A Cossack revival has been proceeding in Southern Russia that for centuries was a bastion of Cossack culture. During seven decades of Communist rule, the Cossacks, descendants of Tatars and escaped serfs, were suppressed. Some were jailed or executed. Their lands were confiscated. Their uniforms were banned. The Cossack schools were shut down. But now, Cossacks strut around in full military regalia, complete with sheepskin hats, riding boots and sabers, wearing a characteristic hairstyle.

For the resurgent Cossacks, the future is in essence the rediscovery of the pre-revolutionary past when the Czar was the Czar, Russia was an empire and Communism was just an obscure political movement. The collapse of the Soviet Union has opened the way for a Cossack revival, which Mr. Yeltsin has supported with Presidential decrees, including a recent order establishing a new government on Cossack affairs. Estimates of the number of Cossacks in Russia are difficult to come by.

There were more than four million Cossacks in the Russian empire before the Revolution.
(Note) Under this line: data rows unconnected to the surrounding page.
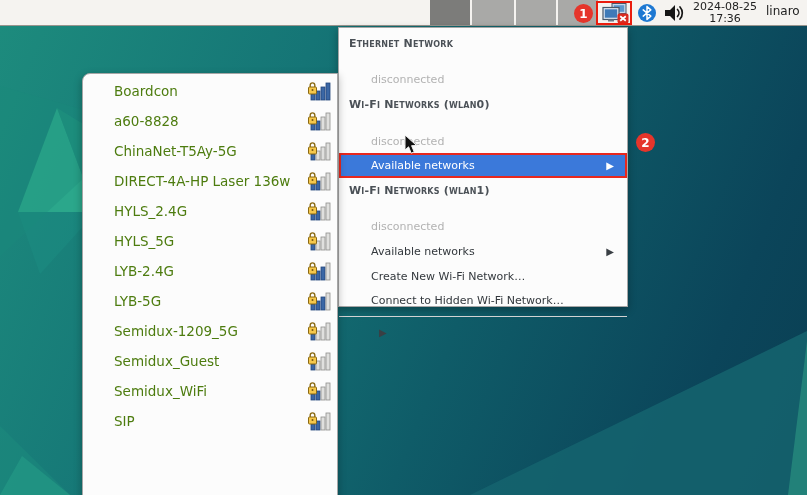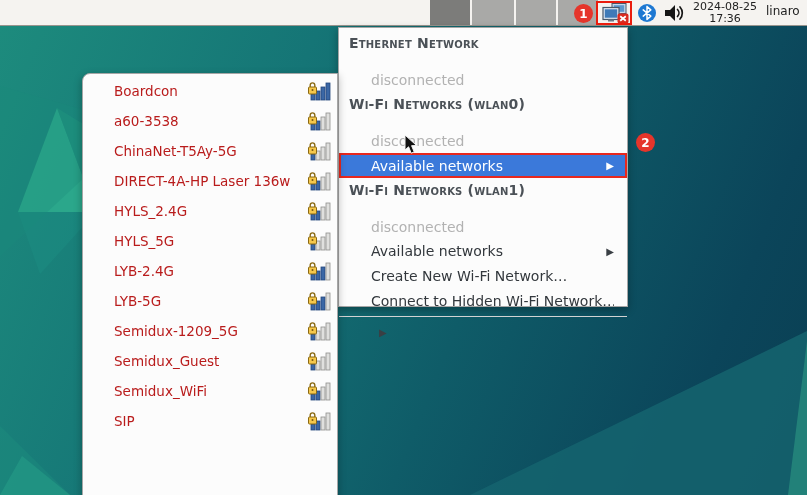--- a/index.html
+++ b/index.html
@@ -21,35 +21,35 @@
     font-size:11px; line-height:12px; color:#222; }
   .username { position:absolute; left:766px; top:4px; font-size:12px; color:#222; }
 
   
   .menu { position:absolute; background:#fcfcfc; border:1px solid #a6a6a6;
     box-shadow:0 3px 8px rgba(0,0,0,.3); z-index:10; }
   .main-menu { left:338px; top:27px; width:290px; height:280px; padding-top:3px; }
   .submenu { left:82px; top:73px; width:256px; height:440px; border-radius:8px 0 0 0; padding-top:2px; }
 
   .menu-row { height:24.6px; display:flex; align-items:center; padding:0 13px 0 10px; }
-  .menu-row .label { flex:1; font-size:14px; white-space:nowrap; overflow:hidden; }
+  .menu-row .label { flex:1; font-size:11px; white-space:nowrap; overflow:hidden; }
   .menu-row.header .label { font-weight:bold; font-variant:small-caps; color:#4b5157; letter-spacing:.2px; }
   .menu-row.status { padding-left:32px;margin-top:12px; }
   .menu-row.status .label { color:#b2b2b2; }
   .menu-row.item { padding-left:32px; color:#33383d; }
   .menu-row.item .label { color:#33383d; }
   .menu-row.item.highlighted { background:#3b79da; }
   .menu-row.item.highlighted .label { color:#ffffff; }
   .menu-row.item.annotated { outline:2px solid #e8281e; outline-offset:-2px; }
   .submenu-arrow { font-size:10px; color:#3a3f44; margin-left:8px; }
   .highlighted .submenu-arrow { color:#ffffff; }
   .menu-sep { height:1px; background:#d2d2d2; margin:3px 0; }
 
   .wifi-row { height:30px; display:flex; align-items:center; padding:0 6px 0 31px; }
-  .wifi-row .label { flex:1; font-size:13.5px; color:#b91c1c; white-space:nowrap; overflow:hidden; }
+  .wifi-row .label { flex:1; font-size:13.5px; color:#4d7c0f; white-space:nowrap; overflow:hidden; }
   .wifi-row svg { flex:0 0 auto; }
 
   
   .anno-rect { position:absolute; border:2px solid #ea1c0d; z-index:20; pointer-events:none; }
   .badge { position:absolute; width:19px; height:19px; border-radius:50%; background:#e5352b;
     color:#fff; font-size:12px; font-weight:bold; display:flex; align-items:center;
     justify-content:center; z-index:21; }
   .cursor { position:absolute; z-index:30; }
 </style>
 </head>
@@ -158,21 +158,21 @@
           <rect x="4" y="13" width="4" height="6" fill="#3b67a5" stroke="#24477c" stroke-width="0.8"></rect>
           <rect x="9" y="10" width="4" height="9" fill="#3b67a5" stroke="#24477c" stroke-width="0.8"></rect>
           <rect x="14" y="6" width="4" height="13" fill="#3b67a5" stroke="#24477c" stroke-width="0.8"></rect>
           <rect x="19" y="2" width="4" height="17" fill="#3b67a5" stroke="#24477c" stroke-width="0.8"></rect>
           <path d="M3.2 6 V4.2 a2.3 2.3 0 0 1 4.6 0 V6" stroke="#8a6a14" stroke-width="1.4" fill="none"></path>
           <rect x="1.5" y="6" width="8" height="7" rx="1" fill="#f6c84c" stroke="#8a6a14"></rect>
           <circle cx="5.5" cy="9" r="1" fill="#7a5c10"></circle>
         </svg>
       </div>
       <div class="wifi-row">
-        <span class="label">a60-3538</span>
+        <span class="label">a60-8828</span>
         <svg width="24" height="20" viewBox="0 0 24 20">
           <rect x="4" y="13" width="4" height="6" fill="#3b67a5" stroke="#24477c" stroke-width="0.8"></rect>
           <rect x="9" y="10" width="4" height="9" fill="#3b67a5" stroke="#24477c" stroke-width="0.8"></rect>
           <rect x="14" y="6" width="4" height="13" fill="#e0e0de" stroke="#8f8f8d" stroke-width="0.8"></rect>
           <rect x="19" y="2" width="4" height="17" fill="#e0e0de" stroke="#8f8f8d" stroke-width="0.8"></rect>
           <path d="M3.2 6 V4.2 a2.3 2.3 0 0 1 4.6 0 V6" stroke="#8a6a14" stroke-width="1.4" fill="none"></path>
           <rect x="1.5" y="6" width="8" height="7" rx="1" fill="#f6c84c" stroke="#8a6a14"></rect>
           <circle cx="5.5" cy="9" r="1" fill="#7a5c10"></circle>
         </svg>
       </div>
Current figures of those taking part in the Cossack movement range from the hundreds of thousands to the millions. These images, besides showing Cossacks' life in general, zero in on two typical three generations Cossack family. The Onuchkos family live in the stanista ( traditional Cossack village) of Brukhovetskaya, in the Kuban step region of Russia. The Vechekkin in the town of Bokovskaya in the famous Don region in Central Russia Through their rituals and traditions in their daily life, the story shows a revealing and intimate portrait of Cossackhood in this new century.